5 Uhr: Zurück auf der Wache. Fünf Leute sitzen inzwischen in den Zellen. Fast alle stark alkoholisiert. Der Wachdienstleiter guckt alle 15 Minuten nach dem Wohlbefinden der Insassen. Schmidt muss, auch wenn die Augenlider inzwischen schwer sind, noch die Einsatzprotokolle schreiben. Im Pausenraum sitzen schon die Kollegen für die Frühschicht.
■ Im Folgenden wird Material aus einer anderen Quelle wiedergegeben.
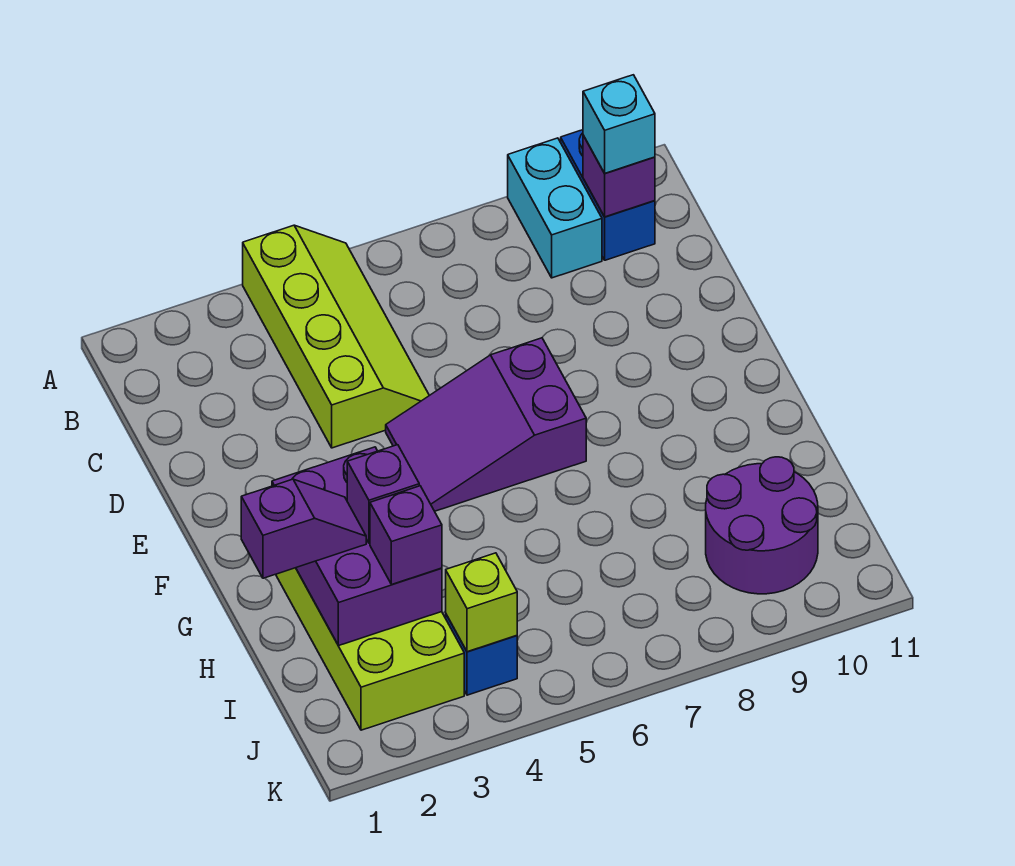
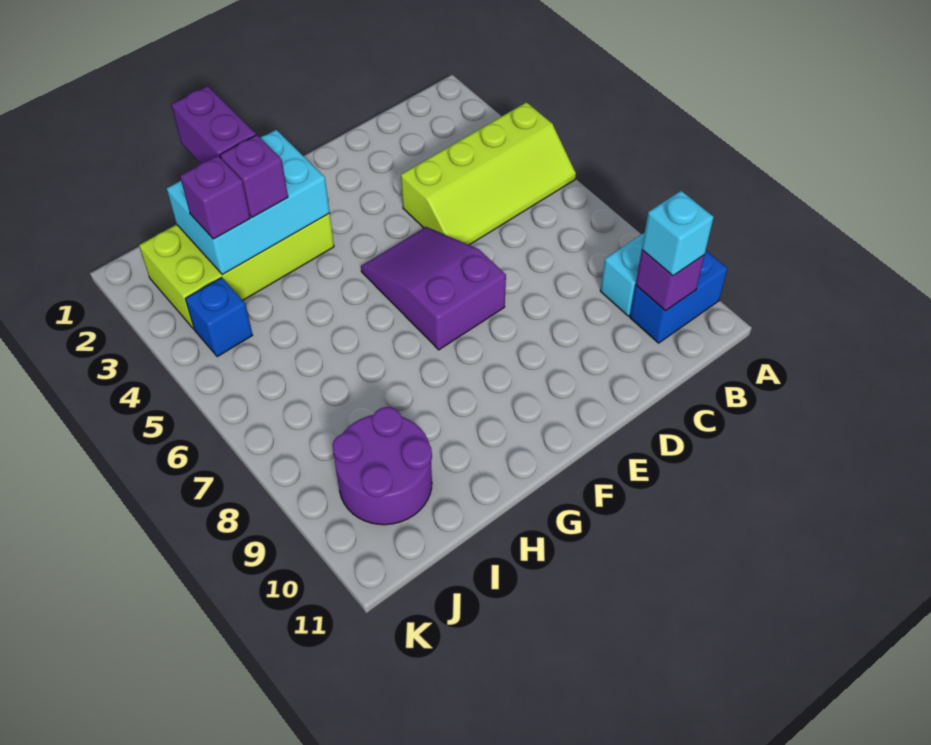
purple 2x3 brick [272,447,442,646] -> cyan 2x3 brick [167,130,330,275]
purple 1x2 slope [241,479,366,578] -> purple 1x2 brick [171,86,256,163]
lime 1x1 brick [446,553,517,652] -> none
6 Uhr: Die Schicht neigt sich dem Ende. Zeit für ein Fazit: Für einen Samstagabend war es eine ruhige Nacht ohne besondere Vorkommnisse. Der Streifenwagen hat rund 165 Kilometer durch vier oberbergische Gemeinden zurückgelegt. Thomas Heidt und Carmen Schmidt wollen erst einmal ausschlafen. Heidt muss dann am Dienstag wieder zum Nachtdienst antreten.